Глава восьмая

Спустя полчаса я вышагивала по бетонному полу первого этажа галереи. Туда-сюда, вперед-назад. Словно преступник, томящийся в роскошной камере. В рот я запихала кулак (сколько поместилось) и остервенело кусала костяшки. Если бы Лоренс предложил мне антидепрессант, я, несмотря на свои недавние насмешки, ухватилась бы за всю упаковку обеими руками. Но поскольку никаких лекарств под рукой не было, пришлось терзать собственную плоть – неплохой способ успокоиться. По крайней мере, как говорят сторонники нью-эйдж, он позволяет мгновенно сосредоточиться.

Такого потрясения я еще не испытывала. Но что тут удивительного. Во-первых, разница во времени, от которой я еще не успела отойти; во-вторых, чужая страна; в-третьих, рухнувшие надежды на прорыв в моей художественной карьере. Ничего странного, что я сбита с толку. Добавьте к этому то, что я практически не знаю этих людей – все равно, что выпихнуть себя на сцену и заставить играть в незнакомом спектакле, где фарс то и дело переходит в трагедию и наоборот. Такое напряжение оказалось тяжким испытанием для моих в общем-то очень крепких нервов. Мне ничего оставалось – либо предаться самопоеданию, либо разразится пронзительным смехом безумицы, сбежавшей из ближайшего дурдома.

Кэрол с профессиональным гостеприимством попросила меня посидеть с Барбарой и Джоном в ее кабинете, пока нас не допросит полиция. Но я предпочла жевать кулак в одиночестве. И мне не улыбалась перспектива остаться наедине с Барбарой и Джоном. Вряд ли воспоминания о днях минувших доставят удовольствие, если Барбара станет метать в меня ненавидящие взгляды.

Детективы Тербер и Фрэнк оккупировали кабинет Стэнли и поочередно допрашивали всех, кто находился в галерее. Полицейские, вызванные по поводу вандализма, все-таки появились, но мадам Тербер тут же отправила их восвояси. Теперь этим делом занимался отдел убийств.
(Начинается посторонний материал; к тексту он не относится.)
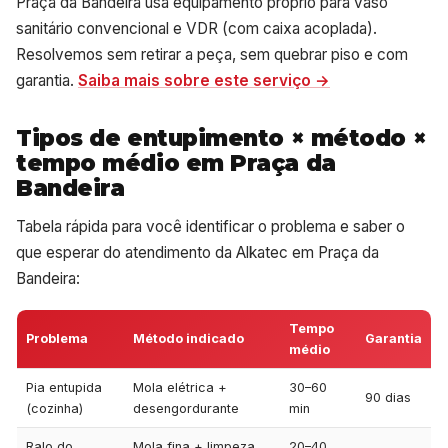
Praça da Bandeira usa equipamento próprio para vaso
sanitário convencional e VDR (com caixa acoplada).
Resolvemos sem retirar a peça, sem quebrar piso e com
garantia.
Saiba mais sobre este serviço →
Tipos de entupimento × método ×
tempo médio em Praça da
Bandeira
Tabela rápida para você identificar o problema e saber o
que esperar do atendimento da Alkatec em Praça da
Bandeira:
Tempo
Problema
Método indicado
Garantia
médio
Pia entupida
Mola elétrica +
30–60
90 dias
(cozinha)
desengordurante
min
Ralo do
Mola fina + limpeza
20–40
Сейчас детективы беседовали с Кэрол, естественно, пригласив ее первой. Остальные разбрелись по кабинетам в разной степени потрясения. Лоренс очень тяжело перенес известие о смерти Кейт. Мне показалось, что он грохнется в обморок. Будь я получше с ним знакома, непременно отхлестала бы по щекам. А так пришлось волочить Лоренса в кабинет и надеяться, что он возьмет себя в руки, когда Тербер и Фрэнк его вызовут. Лоренс дрожал, как деревце на ветру, и я сомневалась, что две таблетки валиума, которые он проглотил (вот тебе и уменьшение дозы), помогут прояснить рассудок.

Едва я добилась, чтобы зубы впивались в кулак в такт шагам, как по лестнице поспешно спустился Джон Толбой. Плотные хлопчатобумажные брюки свободно болтались вокруг длинных, тощих ног. Вельветовый пиджак и клетчатая рубашка завершали образ рассеянного профессора. Только трубки недоставало.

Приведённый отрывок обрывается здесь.